Adnoc operates a pipeline with a capacity of 1.5 million barrels per day directly to Fujairah on the UAE’s west coast, which can maintain partial exports if the strait is blocked. Adnoc stated its onshore operations are currently normal and is utilizing international storage facilities to ensure supply to global markets.
Saudi Arabia, the region’s largest oil producer, has also rerouted some crude to Yanbu on the Red Sea coast to avoid the Hormuz risk.
Hormuz blockade impacts global energy markets
The Strait of Hormuz is a vital chokepoint connecting the Persian Gulf to open seas and is a core route for global crude oil exports. Due to Middle Eastern conflicts and Iran’s threats against passing ships, this waterway has nearly closed, severely disrupting exports from the world’s most important oil-producing region.
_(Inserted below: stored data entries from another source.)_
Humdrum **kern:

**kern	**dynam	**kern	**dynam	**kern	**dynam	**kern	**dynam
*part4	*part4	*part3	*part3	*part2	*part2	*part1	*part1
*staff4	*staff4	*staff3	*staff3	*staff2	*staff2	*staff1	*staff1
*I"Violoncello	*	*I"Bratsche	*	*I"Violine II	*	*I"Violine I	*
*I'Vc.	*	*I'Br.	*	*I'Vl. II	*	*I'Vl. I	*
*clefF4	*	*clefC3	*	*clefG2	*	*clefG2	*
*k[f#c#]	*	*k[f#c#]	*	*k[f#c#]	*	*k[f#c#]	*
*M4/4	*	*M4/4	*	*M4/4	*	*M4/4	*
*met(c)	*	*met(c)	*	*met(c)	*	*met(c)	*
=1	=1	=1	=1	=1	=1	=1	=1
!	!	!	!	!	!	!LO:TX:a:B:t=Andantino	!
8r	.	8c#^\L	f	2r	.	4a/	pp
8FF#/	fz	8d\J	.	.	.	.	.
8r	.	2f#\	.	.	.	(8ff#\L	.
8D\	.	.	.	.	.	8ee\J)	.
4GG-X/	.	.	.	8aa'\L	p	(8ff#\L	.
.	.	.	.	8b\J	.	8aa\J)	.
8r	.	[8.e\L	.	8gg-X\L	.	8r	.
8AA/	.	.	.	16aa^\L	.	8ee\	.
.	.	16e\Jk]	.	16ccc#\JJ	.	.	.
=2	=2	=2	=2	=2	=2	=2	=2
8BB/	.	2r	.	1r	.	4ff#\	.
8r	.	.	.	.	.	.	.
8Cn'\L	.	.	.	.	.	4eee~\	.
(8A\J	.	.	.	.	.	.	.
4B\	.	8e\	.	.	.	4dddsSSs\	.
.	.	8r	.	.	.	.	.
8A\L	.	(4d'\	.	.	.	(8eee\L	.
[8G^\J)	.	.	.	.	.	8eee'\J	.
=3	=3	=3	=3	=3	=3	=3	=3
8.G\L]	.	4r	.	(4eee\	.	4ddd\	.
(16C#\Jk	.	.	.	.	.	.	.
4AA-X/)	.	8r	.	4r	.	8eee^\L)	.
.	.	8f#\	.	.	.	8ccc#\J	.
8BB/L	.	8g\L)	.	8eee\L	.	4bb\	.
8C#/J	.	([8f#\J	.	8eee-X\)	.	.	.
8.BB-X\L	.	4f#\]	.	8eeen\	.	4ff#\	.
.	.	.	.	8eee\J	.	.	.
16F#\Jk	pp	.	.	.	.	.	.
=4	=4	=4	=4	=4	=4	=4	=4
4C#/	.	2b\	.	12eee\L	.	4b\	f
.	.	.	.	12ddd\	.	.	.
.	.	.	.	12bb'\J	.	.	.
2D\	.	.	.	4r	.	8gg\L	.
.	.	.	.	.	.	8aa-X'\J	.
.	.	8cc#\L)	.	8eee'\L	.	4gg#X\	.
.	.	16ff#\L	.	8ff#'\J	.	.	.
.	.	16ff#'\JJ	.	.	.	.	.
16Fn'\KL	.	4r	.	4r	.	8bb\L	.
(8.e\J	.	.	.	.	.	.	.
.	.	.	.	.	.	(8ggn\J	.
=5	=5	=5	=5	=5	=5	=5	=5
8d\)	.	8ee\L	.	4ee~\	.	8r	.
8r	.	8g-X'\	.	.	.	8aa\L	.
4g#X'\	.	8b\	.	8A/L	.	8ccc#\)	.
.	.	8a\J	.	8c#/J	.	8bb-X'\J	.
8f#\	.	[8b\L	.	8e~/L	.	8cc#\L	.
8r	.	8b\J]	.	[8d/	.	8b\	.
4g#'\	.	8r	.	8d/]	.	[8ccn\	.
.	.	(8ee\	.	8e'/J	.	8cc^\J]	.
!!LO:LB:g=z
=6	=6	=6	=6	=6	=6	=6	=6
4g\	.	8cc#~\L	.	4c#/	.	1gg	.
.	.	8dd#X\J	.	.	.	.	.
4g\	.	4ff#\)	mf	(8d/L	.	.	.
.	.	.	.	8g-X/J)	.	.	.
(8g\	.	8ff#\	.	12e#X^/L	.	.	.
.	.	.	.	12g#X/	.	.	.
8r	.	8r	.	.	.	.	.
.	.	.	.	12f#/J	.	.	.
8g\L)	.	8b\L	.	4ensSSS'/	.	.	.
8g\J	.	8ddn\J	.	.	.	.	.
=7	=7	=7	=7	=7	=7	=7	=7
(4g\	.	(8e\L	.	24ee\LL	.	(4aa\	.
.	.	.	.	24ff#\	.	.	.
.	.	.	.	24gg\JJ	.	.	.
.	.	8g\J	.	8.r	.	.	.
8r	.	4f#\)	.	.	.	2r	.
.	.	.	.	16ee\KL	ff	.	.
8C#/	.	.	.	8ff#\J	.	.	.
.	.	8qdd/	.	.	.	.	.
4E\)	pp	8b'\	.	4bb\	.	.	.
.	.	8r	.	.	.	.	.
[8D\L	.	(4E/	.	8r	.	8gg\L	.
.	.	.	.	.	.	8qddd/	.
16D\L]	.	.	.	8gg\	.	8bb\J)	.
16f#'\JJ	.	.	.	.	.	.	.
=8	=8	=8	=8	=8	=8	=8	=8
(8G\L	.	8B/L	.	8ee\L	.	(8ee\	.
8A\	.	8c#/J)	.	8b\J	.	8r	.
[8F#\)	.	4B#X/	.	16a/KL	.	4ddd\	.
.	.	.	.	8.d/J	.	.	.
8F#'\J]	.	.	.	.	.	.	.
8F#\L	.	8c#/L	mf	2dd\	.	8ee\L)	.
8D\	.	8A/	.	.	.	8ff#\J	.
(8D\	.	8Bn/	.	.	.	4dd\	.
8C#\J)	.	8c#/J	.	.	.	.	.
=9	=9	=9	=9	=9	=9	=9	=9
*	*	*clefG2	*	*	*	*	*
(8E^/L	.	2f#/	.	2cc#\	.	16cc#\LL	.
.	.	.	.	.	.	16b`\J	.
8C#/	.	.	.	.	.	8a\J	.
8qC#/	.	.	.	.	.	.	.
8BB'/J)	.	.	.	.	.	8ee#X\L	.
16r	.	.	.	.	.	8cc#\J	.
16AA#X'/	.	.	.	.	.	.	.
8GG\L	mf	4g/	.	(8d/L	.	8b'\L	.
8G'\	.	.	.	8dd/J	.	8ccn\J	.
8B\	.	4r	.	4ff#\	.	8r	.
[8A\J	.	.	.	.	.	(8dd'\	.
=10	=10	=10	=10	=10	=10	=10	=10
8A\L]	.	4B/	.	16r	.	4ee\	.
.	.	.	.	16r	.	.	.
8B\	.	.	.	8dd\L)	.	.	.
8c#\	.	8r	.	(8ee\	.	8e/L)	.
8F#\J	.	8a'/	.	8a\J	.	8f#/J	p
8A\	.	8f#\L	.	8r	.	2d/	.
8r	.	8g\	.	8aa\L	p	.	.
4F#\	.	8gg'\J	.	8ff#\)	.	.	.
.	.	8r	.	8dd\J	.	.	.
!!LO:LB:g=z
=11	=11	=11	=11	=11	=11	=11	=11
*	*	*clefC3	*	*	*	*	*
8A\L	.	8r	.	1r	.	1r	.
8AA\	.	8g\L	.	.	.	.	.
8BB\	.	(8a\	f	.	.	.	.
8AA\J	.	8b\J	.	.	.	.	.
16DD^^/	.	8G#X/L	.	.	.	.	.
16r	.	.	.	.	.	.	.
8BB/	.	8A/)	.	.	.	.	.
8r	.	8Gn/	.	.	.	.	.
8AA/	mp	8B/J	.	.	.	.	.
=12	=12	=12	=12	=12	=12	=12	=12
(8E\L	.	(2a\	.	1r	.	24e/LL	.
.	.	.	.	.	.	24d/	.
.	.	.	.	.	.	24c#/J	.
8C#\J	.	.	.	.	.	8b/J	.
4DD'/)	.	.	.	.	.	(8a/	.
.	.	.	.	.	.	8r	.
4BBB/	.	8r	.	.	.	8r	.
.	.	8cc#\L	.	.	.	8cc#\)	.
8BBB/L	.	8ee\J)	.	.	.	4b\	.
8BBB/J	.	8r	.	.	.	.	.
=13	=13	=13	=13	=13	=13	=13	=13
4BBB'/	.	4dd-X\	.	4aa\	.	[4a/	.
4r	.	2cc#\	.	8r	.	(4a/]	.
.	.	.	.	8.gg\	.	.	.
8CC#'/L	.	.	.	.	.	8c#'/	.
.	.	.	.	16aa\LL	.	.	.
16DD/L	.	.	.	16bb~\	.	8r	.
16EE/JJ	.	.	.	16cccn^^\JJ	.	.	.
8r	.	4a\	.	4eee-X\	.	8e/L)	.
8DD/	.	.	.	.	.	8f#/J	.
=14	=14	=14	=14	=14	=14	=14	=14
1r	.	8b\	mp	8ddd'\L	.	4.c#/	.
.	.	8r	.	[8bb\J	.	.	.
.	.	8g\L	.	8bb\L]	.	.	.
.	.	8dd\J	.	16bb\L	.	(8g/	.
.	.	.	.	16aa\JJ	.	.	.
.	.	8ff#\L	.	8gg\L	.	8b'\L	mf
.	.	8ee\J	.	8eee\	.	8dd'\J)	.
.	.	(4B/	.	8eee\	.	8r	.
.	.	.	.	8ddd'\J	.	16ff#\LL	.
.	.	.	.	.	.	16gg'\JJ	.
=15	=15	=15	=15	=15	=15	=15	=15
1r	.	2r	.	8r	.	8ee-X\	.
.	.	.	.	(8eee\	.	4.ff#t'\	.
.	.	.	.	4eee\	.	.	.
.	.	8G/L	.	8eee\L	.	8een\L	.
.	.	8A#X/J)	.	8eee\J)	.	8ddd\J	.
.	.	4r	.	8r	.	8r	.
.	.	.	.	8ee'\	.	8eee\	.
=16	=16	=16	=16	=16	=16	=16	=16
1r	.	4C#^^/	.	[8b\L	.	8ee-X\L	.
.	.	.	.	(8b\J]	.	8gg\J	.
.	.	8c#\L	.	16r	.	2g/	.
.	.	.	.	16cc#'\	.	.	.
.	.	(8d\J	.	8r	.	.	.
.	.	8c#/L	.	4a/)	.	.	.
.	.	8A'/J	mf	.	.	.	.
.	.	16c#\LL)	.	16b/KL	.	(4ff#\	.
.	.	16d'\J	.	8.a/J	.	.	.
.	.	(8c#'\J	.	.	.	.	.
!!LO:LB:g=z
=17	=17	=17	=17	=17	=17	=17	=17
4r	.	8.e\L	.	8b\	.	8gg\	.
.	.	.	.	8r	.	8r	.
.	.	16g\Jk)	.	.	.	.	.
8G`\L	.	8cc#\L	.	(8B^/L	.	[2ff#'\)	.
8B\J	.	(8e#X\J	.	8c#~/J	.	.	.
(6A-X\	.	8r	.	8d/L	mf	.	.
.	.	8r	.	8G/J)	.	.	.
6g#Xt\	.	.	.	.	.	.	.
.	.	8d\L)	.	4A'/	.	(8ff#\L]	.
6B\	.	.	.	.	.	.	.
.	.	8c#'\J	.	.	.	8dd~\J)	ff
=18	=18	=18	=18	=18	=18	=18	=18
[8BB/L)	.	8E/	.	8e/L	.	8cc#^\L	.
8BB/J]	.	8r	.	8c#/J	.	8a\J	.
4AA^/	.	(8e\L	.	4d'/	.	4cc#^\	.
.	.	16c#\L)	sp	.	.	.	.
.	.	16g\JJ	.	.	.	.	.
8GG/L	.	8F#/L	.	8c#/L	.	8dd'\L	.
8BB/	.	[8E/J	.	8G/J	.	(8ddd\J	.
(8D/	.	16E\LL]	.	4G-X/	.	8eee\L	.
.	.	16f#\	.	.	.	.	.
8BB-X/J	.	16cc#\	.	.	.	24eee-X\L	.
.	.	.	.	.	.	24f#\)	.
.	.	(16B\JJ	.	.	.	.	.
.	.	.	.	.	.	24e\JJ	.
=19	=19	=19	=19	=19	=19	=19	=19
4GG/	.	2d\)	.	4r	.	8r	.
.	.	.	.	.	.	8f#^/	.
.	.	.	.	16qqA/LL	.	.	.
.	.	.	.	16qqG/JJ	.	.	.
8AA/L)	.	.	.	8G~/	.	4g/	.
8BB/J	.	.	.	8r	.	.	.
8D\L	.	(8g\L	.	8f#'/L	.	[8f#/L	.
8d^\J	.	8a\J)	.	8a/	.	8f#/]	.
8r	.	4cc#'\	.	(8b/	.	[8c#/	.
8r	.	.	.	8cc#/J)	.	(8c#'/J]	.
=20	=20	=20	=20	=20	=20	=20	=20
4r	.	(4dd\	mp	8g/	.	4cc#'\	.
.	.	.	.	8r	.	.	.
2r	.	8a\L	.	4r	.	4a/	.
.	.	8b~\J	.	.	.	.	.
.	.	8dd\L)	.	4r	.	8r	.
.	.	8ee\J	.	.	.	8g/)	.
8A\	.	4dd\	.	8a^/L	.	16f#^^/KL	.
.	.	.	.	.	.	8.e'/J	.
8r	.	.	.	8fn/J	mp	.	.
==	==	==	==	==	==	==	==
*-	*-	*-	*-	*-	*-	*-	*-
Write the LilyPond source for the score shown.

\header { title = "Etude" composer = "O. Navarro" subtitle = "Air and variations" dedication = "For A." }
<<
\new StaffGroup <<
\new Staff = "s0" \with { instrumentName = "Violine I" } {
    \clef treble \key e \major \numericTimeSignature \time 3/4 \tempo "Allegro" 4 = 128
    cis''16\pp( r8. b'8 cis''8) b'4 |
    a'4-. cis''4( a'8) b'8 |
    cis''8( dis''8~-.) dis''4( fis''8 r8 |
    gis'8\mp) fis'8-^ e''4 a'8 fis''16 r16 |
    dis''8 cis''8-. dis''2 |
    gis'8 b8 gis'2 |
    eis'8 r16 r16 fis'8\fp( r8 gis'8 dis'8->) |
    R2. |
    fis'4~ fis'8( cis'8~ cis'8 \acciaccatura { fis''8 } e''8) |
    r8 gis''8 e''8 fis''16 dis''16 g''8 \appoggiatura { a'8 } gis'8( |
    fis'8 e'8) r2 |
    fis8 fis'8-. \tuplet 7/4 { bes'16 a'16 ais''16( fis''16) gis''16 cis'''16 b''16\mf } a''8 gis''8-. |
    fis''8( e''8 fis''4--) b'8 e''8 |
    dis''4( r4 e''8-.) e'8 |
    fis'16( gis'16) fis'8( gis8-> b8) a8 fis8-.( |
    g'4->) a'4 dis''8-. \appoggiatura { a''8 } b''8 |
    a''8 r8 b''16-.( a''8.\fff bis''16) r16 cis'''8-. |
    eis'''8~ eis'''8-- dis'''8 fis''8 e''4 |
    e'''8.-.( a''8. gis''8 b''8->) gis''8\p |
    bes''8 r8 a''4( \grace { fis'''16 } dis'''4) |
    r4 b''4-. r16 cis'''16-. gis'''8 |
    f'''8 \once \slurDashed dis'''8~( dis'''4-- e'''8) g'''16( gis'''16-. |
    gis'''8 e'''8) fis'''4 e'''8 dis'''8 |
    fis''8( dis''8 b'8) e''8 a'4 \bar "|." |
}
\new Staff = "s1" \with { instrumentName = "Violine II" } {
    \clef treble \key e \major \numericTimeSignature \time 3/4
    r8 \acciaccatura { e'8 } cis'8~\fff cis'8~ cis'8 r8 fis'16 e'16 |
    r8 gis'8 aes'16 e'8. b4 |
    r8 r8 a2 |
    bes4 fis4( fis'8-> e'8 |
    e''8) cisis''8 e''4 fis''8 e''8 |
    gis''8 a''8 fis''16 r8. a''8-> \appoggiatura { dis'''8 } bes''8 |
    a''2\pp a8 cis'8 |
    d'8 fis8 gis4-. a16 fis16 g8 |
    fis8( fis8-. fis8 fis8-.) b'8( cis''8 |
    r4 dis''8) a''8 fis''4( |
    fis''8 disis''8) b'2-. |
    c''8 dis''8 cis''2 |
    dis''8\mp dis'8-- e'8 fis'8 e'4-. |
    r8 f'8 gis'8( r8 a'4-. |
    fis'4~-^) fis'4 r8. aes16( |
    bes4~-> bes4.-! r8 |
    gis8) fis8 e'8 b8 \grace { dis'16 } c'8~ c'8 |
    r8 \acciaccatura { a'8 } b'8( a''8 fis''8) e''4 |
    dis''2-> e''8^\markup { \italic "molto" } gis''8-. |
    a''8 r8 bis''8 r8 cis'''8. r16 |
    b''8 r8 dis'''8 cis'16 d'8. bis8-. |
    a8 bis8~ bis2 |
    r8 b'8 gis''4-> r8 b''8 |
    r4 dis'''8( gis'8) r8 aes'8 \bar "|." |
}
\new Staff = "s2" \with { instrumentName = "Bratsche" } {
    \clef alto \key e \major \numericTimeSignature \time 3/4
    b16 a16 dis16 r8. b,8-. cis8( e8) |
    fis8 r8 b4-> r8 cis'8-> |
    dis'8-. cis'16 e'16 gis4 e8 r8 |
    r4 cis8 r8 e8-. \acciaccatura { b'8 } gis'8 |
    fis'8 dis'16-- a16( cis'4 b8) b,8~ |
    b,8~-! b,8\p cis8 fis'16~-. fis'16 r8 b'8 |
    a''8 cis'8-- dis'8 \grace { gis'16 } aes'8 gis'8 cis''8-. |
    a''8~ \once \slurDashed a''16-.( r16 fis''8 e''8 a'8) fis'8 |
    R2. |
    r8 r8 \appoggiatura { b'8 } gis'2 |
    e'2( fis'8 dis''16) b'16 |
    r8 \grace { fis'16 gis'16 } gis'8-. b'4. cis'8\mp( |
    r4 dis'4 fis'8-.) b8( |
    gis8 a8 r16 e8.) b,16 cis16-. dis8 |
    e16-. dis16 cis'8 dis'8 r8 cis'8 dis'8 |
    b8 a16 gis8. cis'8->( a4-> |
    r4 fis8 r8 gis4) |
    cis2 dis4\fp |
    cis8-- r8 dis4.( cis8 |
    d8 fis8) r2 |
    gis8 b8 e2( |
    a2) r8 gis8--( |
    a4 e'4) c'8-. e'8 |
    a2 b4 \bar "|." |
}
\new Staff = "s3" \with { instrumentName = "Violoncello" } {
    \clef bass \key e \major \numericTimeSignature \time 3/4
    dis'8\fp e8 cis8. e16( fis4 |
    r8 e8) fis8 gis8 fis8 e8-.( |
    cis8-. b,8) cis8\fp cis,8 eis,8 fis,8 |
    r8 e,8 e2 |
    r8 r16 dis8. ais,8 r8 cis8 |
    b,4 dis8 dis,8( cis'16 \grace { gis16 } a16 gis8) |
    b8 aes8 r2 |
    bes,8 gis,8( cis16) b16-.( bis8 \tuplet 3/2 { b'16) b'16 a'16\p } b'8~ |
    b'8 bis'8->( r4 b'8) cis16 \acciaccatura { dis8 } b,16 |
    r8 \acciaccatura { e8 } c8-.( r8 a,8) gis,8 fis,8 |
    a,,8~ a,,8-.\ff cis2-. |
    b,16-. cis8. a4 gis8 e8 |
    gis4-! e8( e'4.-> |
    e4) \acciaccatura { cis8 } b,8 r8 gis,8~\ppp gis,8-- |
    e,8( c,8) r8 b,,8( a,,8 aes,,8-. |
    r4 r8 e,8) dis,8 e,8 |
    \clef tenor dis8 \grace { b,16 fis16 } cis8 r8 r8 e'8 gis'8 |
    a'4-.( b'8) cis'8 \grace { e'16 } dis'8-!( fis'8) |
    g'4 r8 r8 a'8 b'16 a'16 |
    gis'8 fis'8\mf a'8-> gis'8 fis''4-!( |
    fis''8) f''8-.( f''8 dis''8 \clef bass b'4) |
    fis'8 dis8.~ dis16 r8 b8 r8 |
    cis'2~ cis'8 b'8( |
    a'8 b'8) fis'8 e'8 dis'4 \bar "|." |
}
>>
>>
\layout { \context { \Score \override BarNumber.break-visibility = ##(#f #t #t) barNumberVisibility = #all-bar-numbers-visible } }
London Brent crude futures rose to $93 per barrel, reaching a two-year high, prompting consuming countries to seek alternative sources and increasing global inflation risks.
Gulf countries such as the UAE and Kuwait have become primary targets of Iran’s missile and drone attacks during this conflict. The US embassy in Kuwait was attacked, and the US consulate in Dubai was also targeted, with multiple infrastructure damages in both countries.
Trump: Oil prices will eventually fall back
President Trump told reporters on Air Force One on Saturday that when asked if he’s worried about gasoline prices, “Not worried.”
He expects oil prices to drop significantly after the conflict ends. He characterized the current situation as “a small-scale operation” and said it “may last for a while.”
“We anticipated oil prices would rise, and they did,” Trump said, “but prices will come down, and very quickly.”